● Problem statement:
Reproduce the listing below word for word.

[[ Data for this exercise open ]]

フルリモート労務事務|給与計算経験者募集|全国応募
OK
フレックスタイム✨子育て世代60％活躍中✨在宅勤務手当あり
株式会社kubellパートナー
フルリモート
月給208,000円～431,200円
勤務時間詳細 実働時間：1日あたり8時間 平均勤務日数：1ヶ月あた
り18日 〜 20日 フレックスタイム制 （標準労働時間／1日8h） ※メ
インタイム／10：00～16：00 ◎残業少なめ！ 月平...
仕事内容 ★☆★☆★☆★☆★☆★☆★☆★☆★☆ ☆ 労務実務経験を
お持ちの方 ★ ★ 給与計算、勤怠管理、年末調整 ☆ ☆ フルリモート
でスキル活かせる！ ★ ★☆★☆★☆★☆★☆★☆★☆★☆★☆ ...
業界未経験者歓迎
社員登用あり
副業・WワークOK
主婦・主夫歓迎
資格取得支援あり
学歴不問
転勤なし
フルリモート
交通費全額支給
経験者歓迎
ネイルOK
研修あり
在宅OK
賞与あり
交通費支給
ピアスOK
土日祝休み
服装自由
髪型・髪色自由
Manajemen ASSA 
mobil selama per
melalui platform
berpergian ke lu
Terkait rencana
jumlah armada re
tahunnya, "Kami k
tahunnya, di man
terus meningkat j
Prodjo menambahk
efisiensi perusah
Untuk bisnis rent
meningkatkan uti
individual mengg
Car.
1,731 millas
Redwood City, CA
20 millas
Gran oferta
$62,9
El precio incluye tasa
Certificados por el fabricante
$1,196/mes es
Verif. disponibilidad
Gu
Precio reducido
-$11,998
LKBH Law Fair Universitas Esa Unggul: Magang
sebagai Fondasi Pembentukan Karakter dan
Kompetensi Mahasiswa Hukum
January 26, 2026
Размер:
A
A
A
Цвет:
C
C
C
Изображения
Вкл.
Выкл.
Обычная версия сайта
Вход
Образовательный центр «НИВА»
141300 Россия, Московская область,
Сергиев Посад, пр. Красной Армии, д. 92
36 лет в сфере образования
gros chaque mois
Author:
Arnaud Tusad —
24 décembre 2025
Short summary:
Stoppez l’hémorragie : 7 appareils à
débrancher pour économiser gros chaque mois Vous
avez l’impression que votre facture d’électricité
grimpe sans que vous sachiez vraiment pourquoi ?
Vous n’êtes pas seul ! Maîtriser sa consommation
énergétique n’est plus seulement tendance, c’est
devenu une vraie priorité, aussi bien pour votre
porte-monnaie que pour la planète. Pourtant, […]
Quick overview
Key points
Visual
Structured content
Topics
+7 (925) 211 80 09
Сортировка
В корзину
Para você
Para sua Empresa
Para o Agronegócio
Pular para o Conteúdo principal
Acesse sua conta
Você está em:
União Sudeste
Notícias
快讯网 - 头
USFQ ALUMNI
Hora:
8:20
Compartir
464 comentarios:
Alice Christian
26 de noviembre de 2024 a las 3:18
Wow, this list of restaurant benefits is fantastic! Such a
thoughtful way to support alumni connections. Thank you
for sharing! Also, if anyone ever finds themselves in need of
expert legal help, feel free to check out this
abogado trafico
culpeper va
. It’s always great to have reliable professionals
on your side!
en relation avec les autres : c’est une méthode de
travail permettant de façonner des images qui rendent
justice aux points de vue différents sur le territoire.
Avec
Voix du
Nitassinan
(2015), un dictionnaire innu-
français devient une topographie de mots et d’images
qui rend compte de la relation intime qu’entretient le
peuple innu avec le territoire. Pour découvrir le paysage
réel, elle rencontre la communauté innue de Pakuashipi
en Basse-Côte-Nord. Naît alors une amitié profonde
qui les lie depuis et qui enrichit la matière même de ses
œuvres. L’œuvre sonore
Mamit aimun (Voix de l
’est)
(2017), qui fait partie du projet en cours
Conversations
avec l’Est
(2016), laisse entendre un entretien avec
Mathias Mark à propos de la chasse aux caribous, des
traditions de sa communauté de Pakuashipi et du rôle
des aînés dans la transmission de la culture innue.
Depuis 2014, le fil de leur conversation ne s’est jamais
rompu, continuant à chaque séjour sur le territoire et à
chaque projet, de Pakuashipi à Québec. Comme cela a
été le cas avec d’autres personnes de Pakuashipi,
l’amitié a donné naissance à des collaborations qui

[[ Data for this exercise closed ]]

● Written reply:
フルリモート労務事務|給与計算経験者募集|全国応募
OK
フレックスタイム✨子育て世代60％活躍中✨在宅勤務手当あり
株式会社kubellパートナー
フルリモート
月給208,000円～431,200円
勤務時間詳細 実働時間：1日あたり8時間 平均勤務日数：1ヶ月あた
り18日 〜 20日 フレックスタイム制 （標準労働時間／1日8h） ※メ
インタイム／10：00～16：00 ◎残業少なめ！ 月平...
仕事内容 ★☆★☆★☆★☆★☆★☆★☆★☆★☆ ☆ 労務実務経験を
お持ちの方 ★ ★ 給与計算、勤怠管理、年末調整 ☆ ☆ フルリモート
でスキル活かせる！ ★ ★☆★☆★☆★☆★☆★☆★☆★☆★☆ ...
業界未経験者歓迎
社員登用あり
副業・WワークOK
主婦・主夫歓迎
資格取得支援あり
学歴不問
転勤なし
フルリモート
交通費全額支給
経験者歓迎
ネイルOK
研修あり
在宅OK
賞与あり
交通費支給
ピアスOK
土日祝休み
服装自由
髪型・髪色自由
Manajemen ASSA 
mobil selama per
melalui platform
berpergian ke lu
Terkait rencana
jumlah armada re
tahunnya, "Kami k
tahunnya, di man
terus meningkat j
Prodjo menambahk
efisiensi perusah
Untuk bisnis rent
meningkatkan uti
individual mengg
Car.
1,731 millas
Redwood City, CA
20 millas
Gran oferta
$62,9
El precio incluye tasa
Certificados por el fabricante
$1,196/mes es
Verif. disponibilidad
Gu
Precio reducido
-$11,998
LKBH Law Fair Universitas Esa Unggul: Magang
sebagai Fondasi Pembentukan Karakter dan
Kompetensi Mahasiswa Hukum
January 26, 2026
Размер:
A
A
A
Цвет:
C
C
C
Изображения
Вкл.
Выкл.
Обычная версия сайта
Вход
Образовательный центр «НИВА»
141300 Россия, Московская область,
Сергиев Посад, пр. Красной Армии, д. 92
36 лет в сфере образования
gros chaque mois
Author:
Arnaud Tusad —
24 décembre 2025
Short summary:
Stoppez l’hémorragie : 7 appareils à
débrancher pour économiser gros chaque mois Vous
avez l’impression que votre facture d’électricité
grimpe sans que vous sachiez vraiment pourquoi ?
Vous n’êtes pas seul ! Maîtriser sa consommation
énergétique n’est plus seulement tendance, c’est
devenu une vraie priorité, aussi bien pour votre
porte-monnaie que pour la planète. Pourtant, […]
Quick overview
Key points
Visual
Structured content
Topics
+7 (925) 211 80 09
Сортировка
В корзину
Para você
Para sua Empresa
Para o Agronegócio
Pular para o Conteúdo principal
Acesse sua conta
Você está em:
União Sudeste
Notícias
快讯网 - 头
USFQ ALUMNI
Hora:
8:20
Compartir
464 comentarios:
Alice Christian
26 de noviembre de 2024 a las 3:18
Wow, this list of restaurant benefits is fantastic! Such a
thoughtful way to support alumni connections. Thank you
for sharing! Also, if anyone ever finds themselves in need of
expert legal help, feel free to check out this
abogado trafico
culpeper va
. It’s always great to have reliable professionals
on your side!
en relation avec les autres : c’est une méthode de
travail permettant de façonner des images qui rendent
justice aux points de vue différents sur le territoire.
Avec
Voix du
Nitassinan
(2015), un dictionnaire innu-
français devient une topographie de mots et d’images
qui rend compte de la relation intime qu’entretient le
peuple innu avec le territoire. Pour découvrir le paysage
réel, elle rencontre la communauté innue de Pakuashipi
en Basse-Côte-Nord. Naît alors une amitié profonde
qui les lie depuis et qui enrichit la matière même de ses
œuvres. L’œuvre sonore
Mamit aimun (Voix de l
’est)
(2017), qui fait partie du projet en cours
Conversations
avec l’Est
(2016), laisse entendre un entretien avec
Mathias Mark à propos de la chasse aux caribous, des
traditions de sa communauté de Pakuashipi et du rôle
des aînés dans la transmission de la culture innue.
Depuis 2014, le fil de leur conversation ne s’est jamais
rompu, continuant à chaque séjour sur le territoire et à
chaque projet, de Pakuashipi à Québec. Comme cela a
été le cas avec d’autres personnes de Pakuashipi,
l’amitié a donné naissance à des collaborations qui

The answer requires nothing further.